Because we saw what happens to many faucets now. Hackers use anything they can to drain them and drain user accounts. You need to communicate this to your users and you have to show you are hands on on the problem. Otherwise, this is only the beginning.

They can still get out of this, all they need to do is to finally change their business model and apply common sense practices and things will start flying again. Right now it seems like they choose the same approach they had with their "sister" site:

https://freebitcoin.io/articles/what-happened-to-free-doge
(This article is from 2020)

we are nearly 2,5 months further and this Samuel Das aka wetsuit still haven't said or done anything to compensate the problems that he is personal responsible for, nor replied any of us.

We (our group of high rollers) losses 21300€ by this scam/hack.

And the scam is even bigger. Funtokens slowly will be worth nothing and Samuel Das aka wetsuit or better say the CEO of freebitco.in and Funtokens, are fucking our asses.

Let me tell you this, we have spended more then 1 million US on his website, a contract killer or hacker will cost us less.

Let that be the final warning for you!

Well, gentlemen who have suffered, this answer is simply ridiculous, and just an excuse and unwillingness to do something about our problem. We were deceived (robbed) and they are not going to do anything about it. Support is a useless thing freebitco.

soslex, Lambo winner, also targeted by the hack.

@BayAreaCoins and everyone else affected that hasn't already done so, you might try reaching out to the new CS representative about what happened:


They are confirmed to be an actual employee of freebitco.in.

I'm wondering if anybody who commented in this thread is experiencing a "back to normal" situation at this website, or has been compensated for their losses.

Fun tokens was the worst idea they came up with. I said it when they first introduced it: “This casino will become freefuntokens soon” TheQuin didn’t agree with me. I wanted to believe him and part of me did.

The casino didn’t really become freefuntokens but what I really meant was “the casino will go shit soon” and it looks like it did.

I hate it when an online bitcoin casino issues its own currency. Just-dice also did it and issued CLAMs and nowadays nobody uses it anymore.

Issuing your own casino tokens is a sign of bankruptcy to me.

They should have kept freedogecoin alive.

Hello, yesterday I tried to contact a new member of technical support, in the main discussion thread, since I don’t have the opportunity to write to him in direct messenger. At this moment I have not received a response. Compensation has also not been received until now.

Now you're a Jr. Member, so perhaps you can message them now.

I know the events are being blamed on the user, but there seems to be much more to it than that, like perhaps some kind of hacker (whether an insider or outsider, we don't know) was able to insert some malicious code into the website & cause people to send coins to addresses that weren't theirs.

There is a new support team at Freebitco.in, after 2 months I received a response by email.

Freebitco.in Support Team User CSFBC, is now accepting messages from Newbies as well.

Even though they didn't respond to me, what I actually sent in the message, basically, the stolen money, as happened to most of you, at least there is someone who is taking care of it.

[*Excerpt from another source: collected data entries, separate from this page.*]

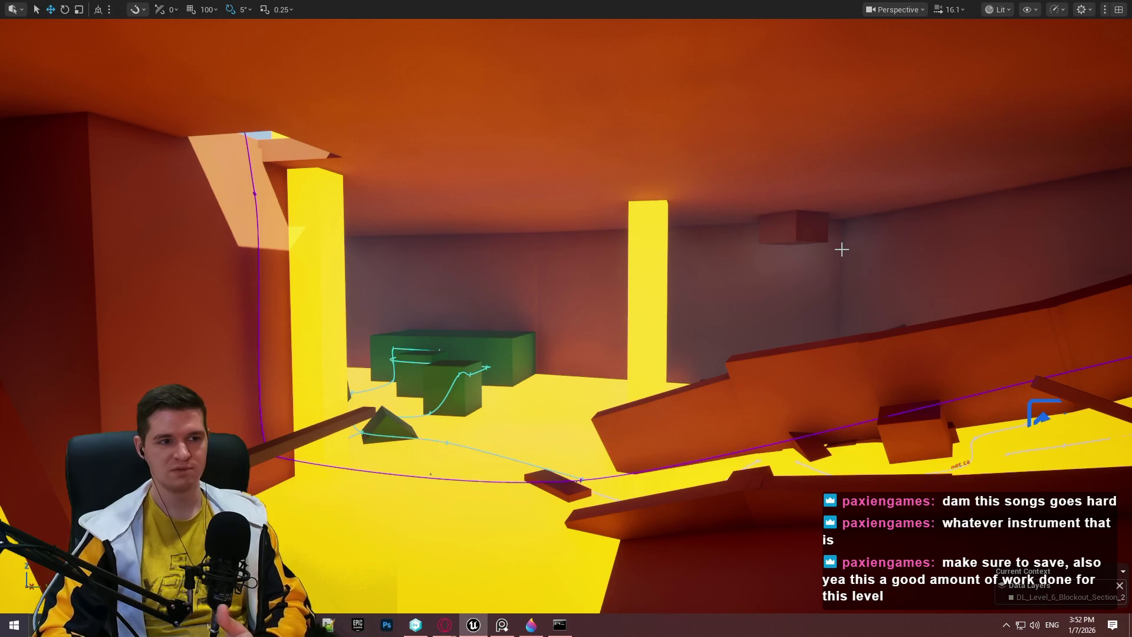
{"action": "key", "text": "w"}
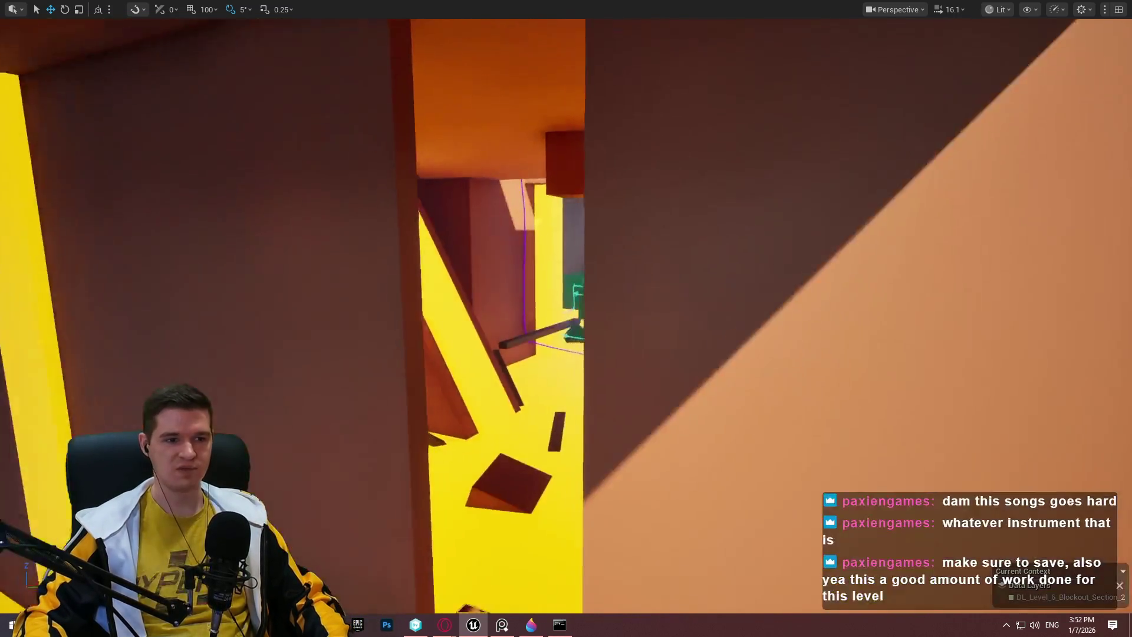
{"action": "key", "text": "s"}
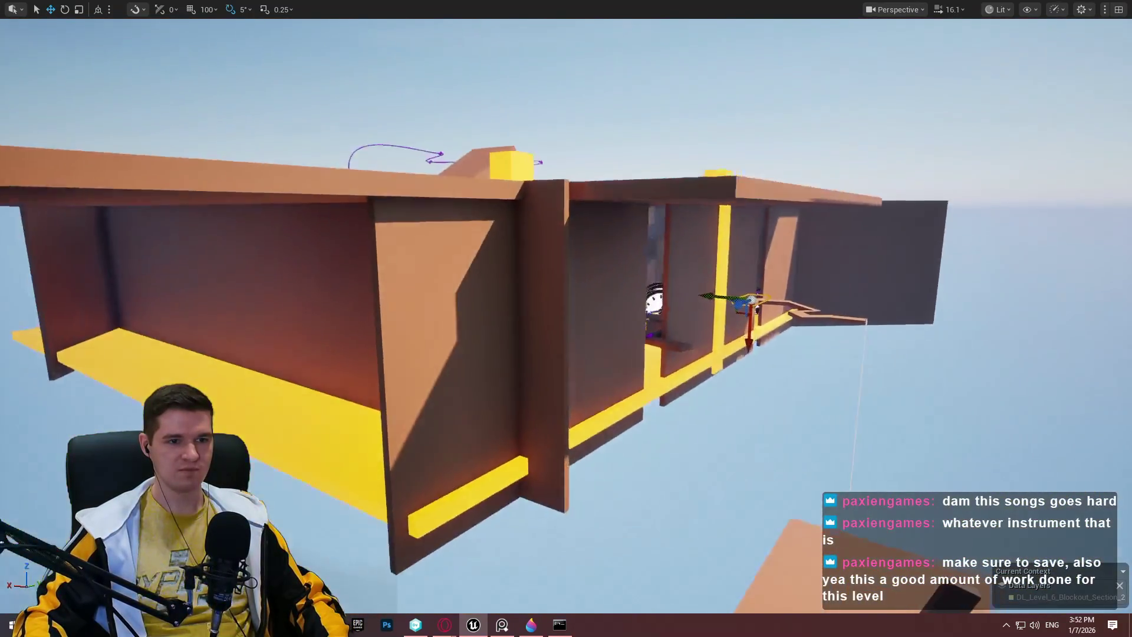
{"action": "key", "text": "w"}
{"action": "key", "text": "w"}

I will continue with this, until I receive financial compensation for the loss.

Hi,
CSFBC is not responding to me

It's not their own currency, they didn't create it, it was existing before and the currency has a different name before being rebranded: Funfair. It has been launched in 2017 at an ICO price of $0.007 according to Etherscan (https://etherscan.io/token/0x419d0d8bdd9af5e606ae2232ed285aff190e711b#tokenInfo). They really tried to develop it after acquiring it, they've carried it onto another blockchain/layer2 network, they've created a wallet and a bridge, they've launched a casino, a decentralized sportsbook, and a GameFi platform using it, they've added a burning scheme and lock investment/stacking offers including on Binance, and they list it on several big exchanges. Unfortunately the price is falling (certainly because of the high stacking APY) but we can't say they did nothing, they stood by with their arms crossed.